Document excerpt:
=== Begin Enclosure ===
Government should be in no doubt that whatever the theoretical safeguards, this group – those in need of support but not in receipt of any - will inevitably be the most disenfranchised by any additional barrier blocking our path to voting. For some this will cause anger and distress. Many others will simply be silenced. Having seen how proud so many people with learning disabilities were to cast their vote in May, it is heart-breaking to think that we could soon be robbed of this experience – not to mention, of course, our democratic right.

If it ain’t broke...

Reducing the accessibility of voting for those with additional needs is even more shocking given that our electoral system has made good progress in recent years.

Having worked as an observer at my local polling stations last election day, I personally witnessed a very effective process in action. People were asked to provide their name and address, so there is already a system of identification in place.

Polling station staff were also incredibly helpful on the day, even explaining what would happen after the polls closed at 10pm. And throughout the process, security was extremely important. Indeed, voting is overwhelmingly secure in the UK.

So why risk effectively disenfranchising so many people with a so-called solution to a problem which we do not seem to have in the first place? Resources would be better spent elsewhere: improving the accessibility of the voter registration process, for instance, or promoting easy-read manifestoes more prominently. Such changes would improve the way voting works in the UK; forcing voters to produce photo ID at the polling station would not.
=== End Enclosure ===
Data below:
=== Begin Enclosure ===
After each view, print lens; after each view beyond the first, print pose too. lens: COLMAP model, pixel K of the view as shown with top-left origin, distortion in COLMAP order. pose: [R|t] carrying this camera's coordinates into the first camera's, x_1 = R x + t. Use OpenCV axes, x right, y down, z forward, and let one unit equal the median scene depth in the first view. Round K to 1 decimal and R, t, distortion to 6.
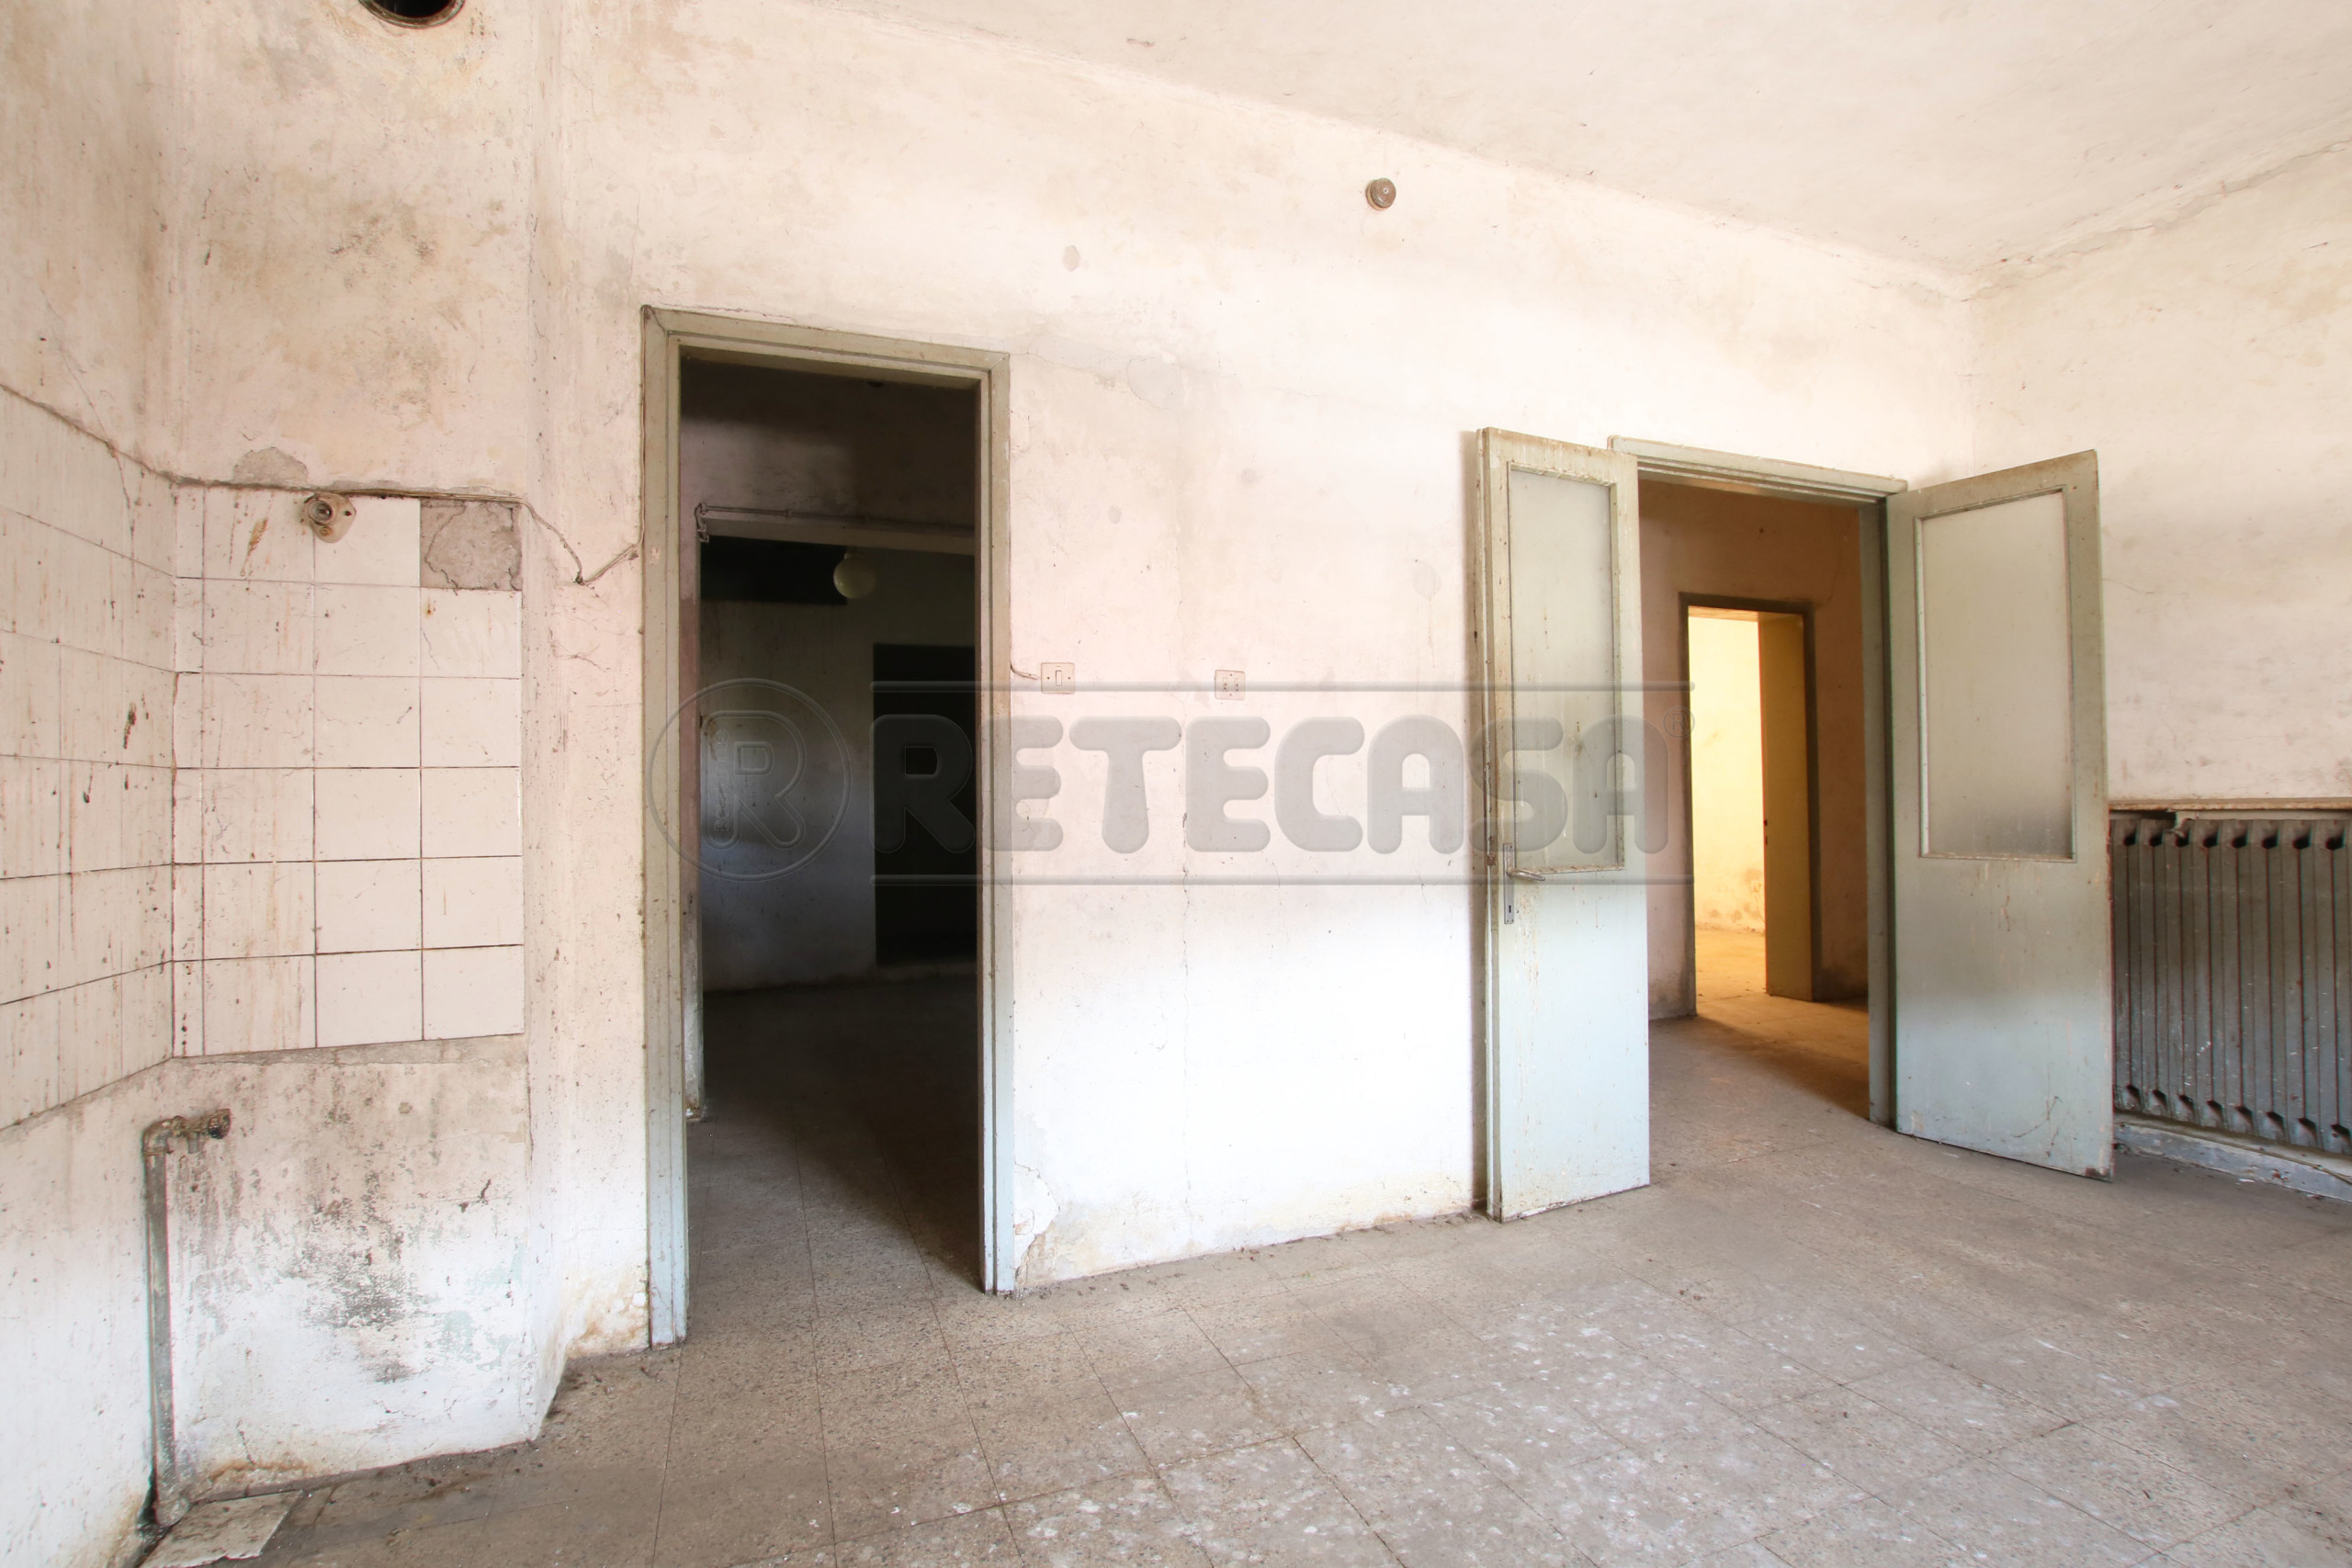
lens RADIAL K [[1067.8, 0, 1165.8], [0, 1067.8, 797.4], [0, 0, 1]] dist [-0.036535, 0.006962]
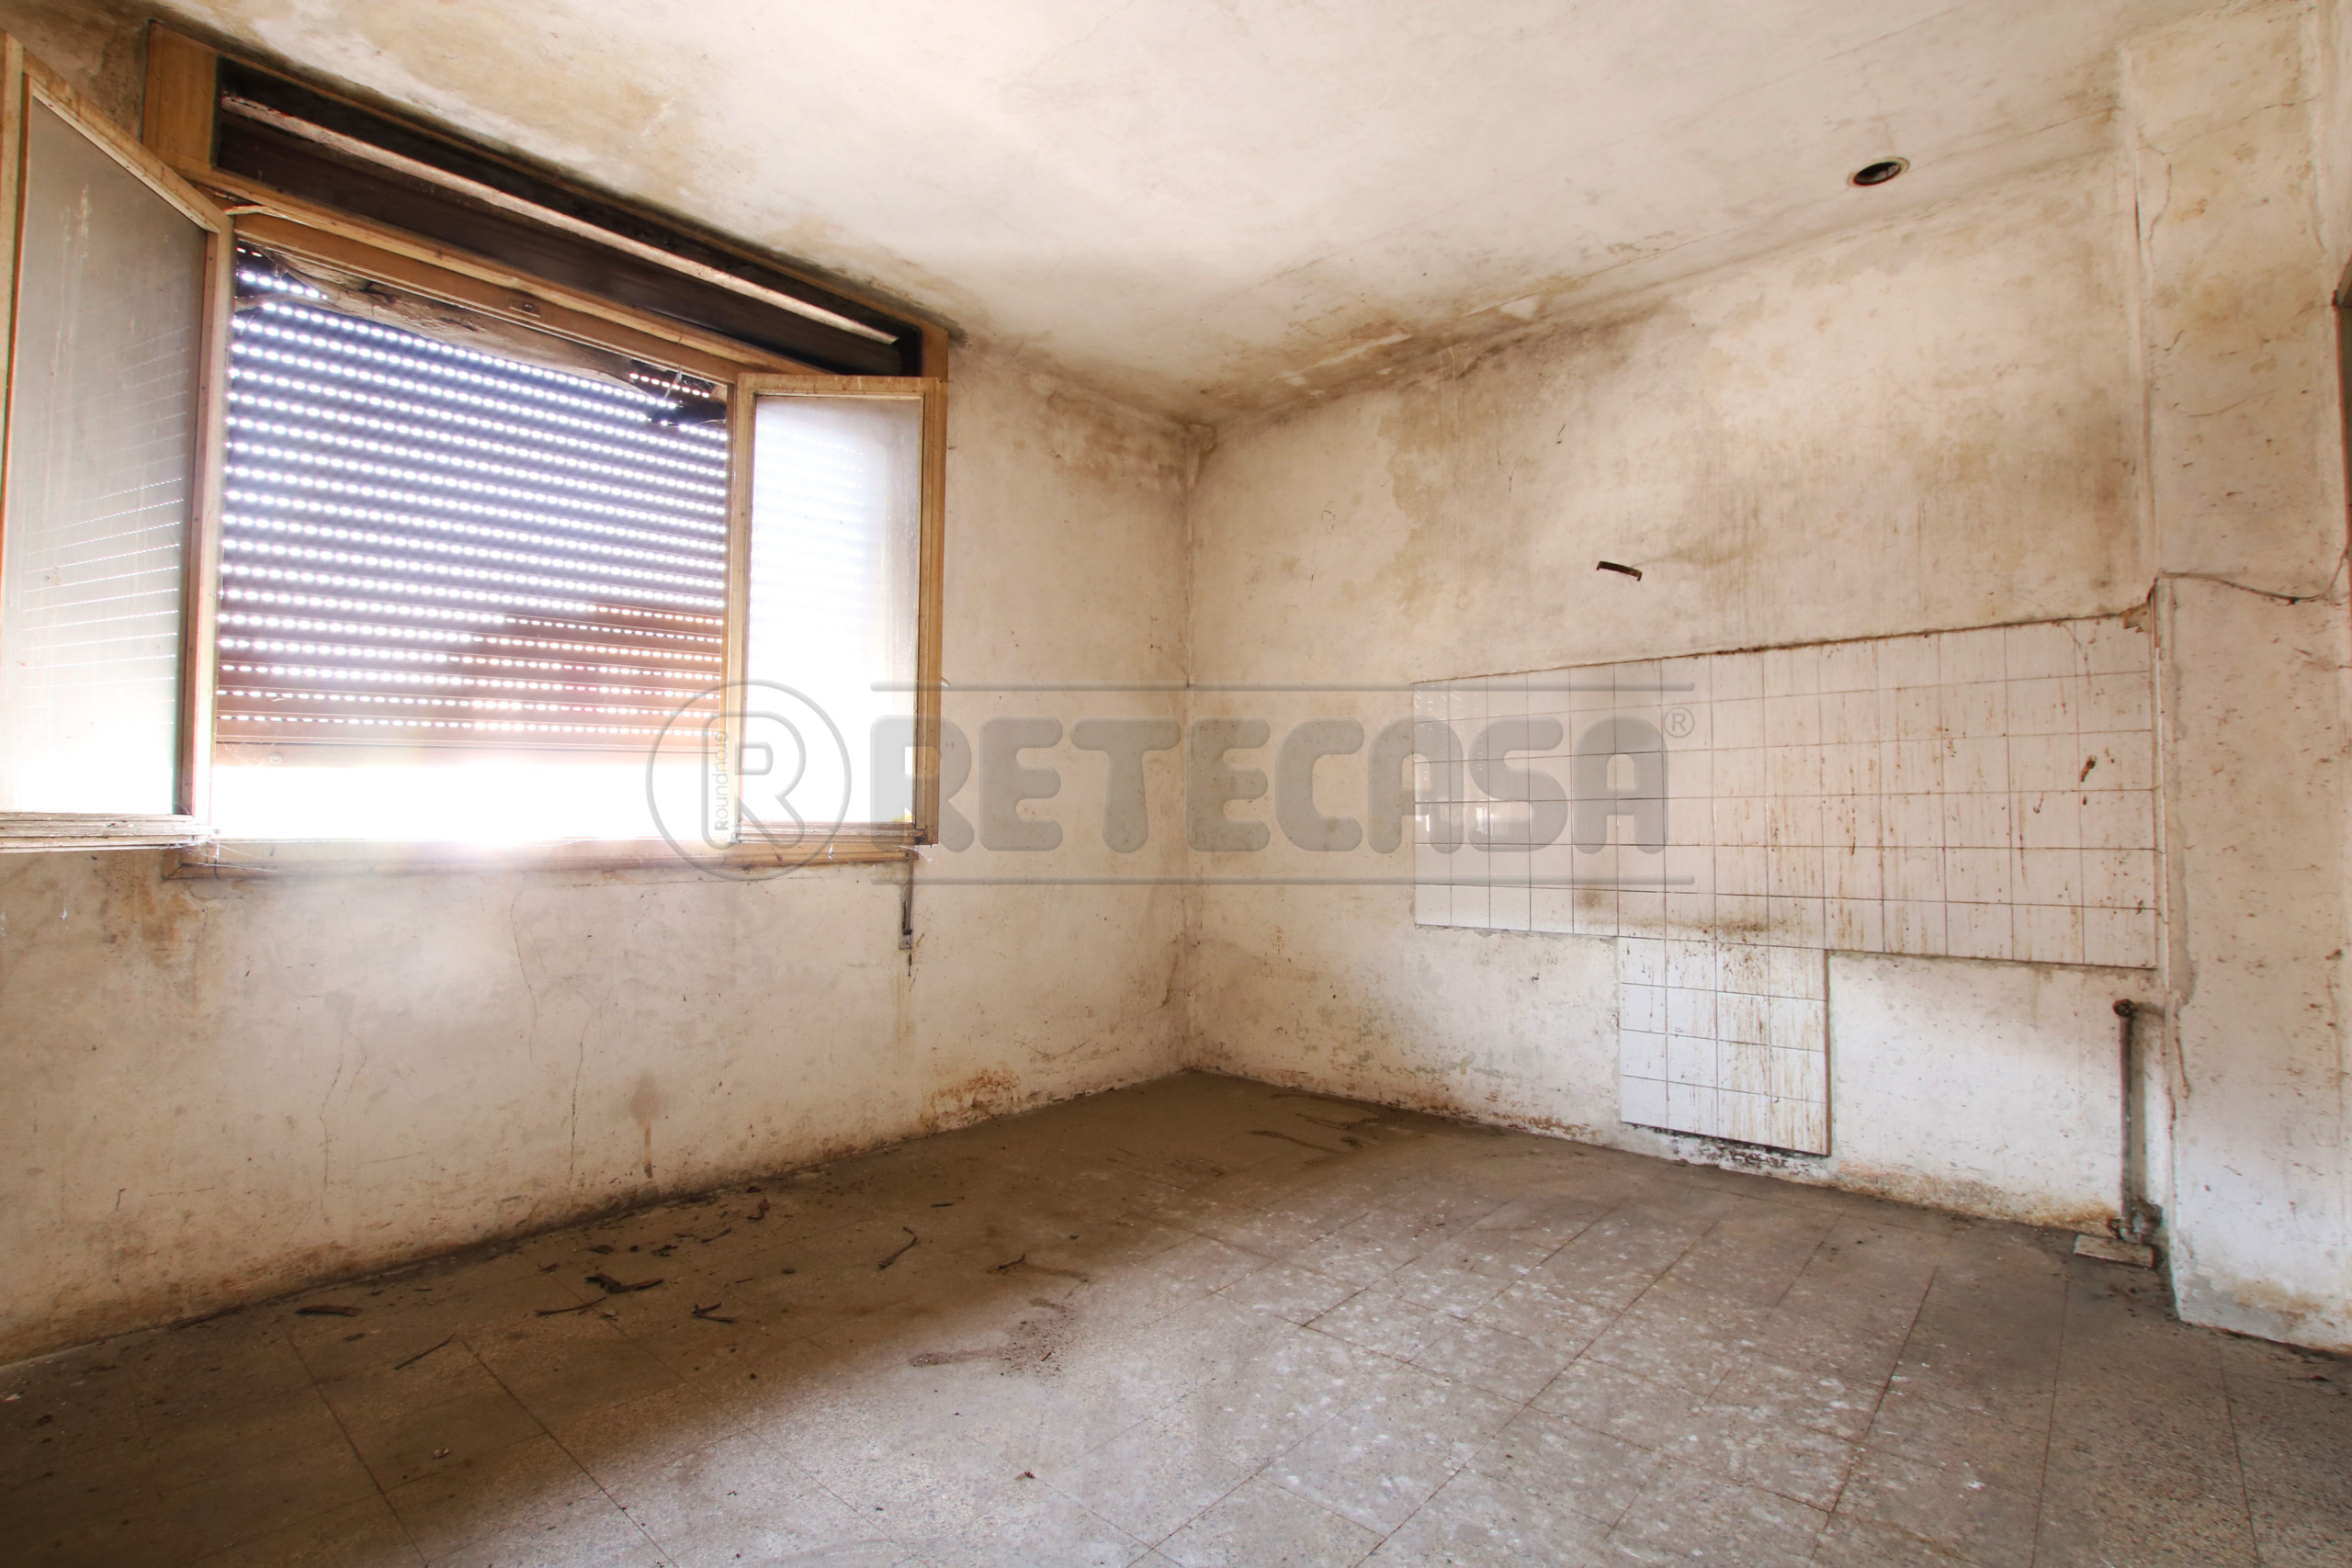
=== End Enclosure ===
Task goal: Please say what voters were asked to provide at the polling stations the writer observed, according to the piece on photo ID for voting.

Answer area: Their name and address.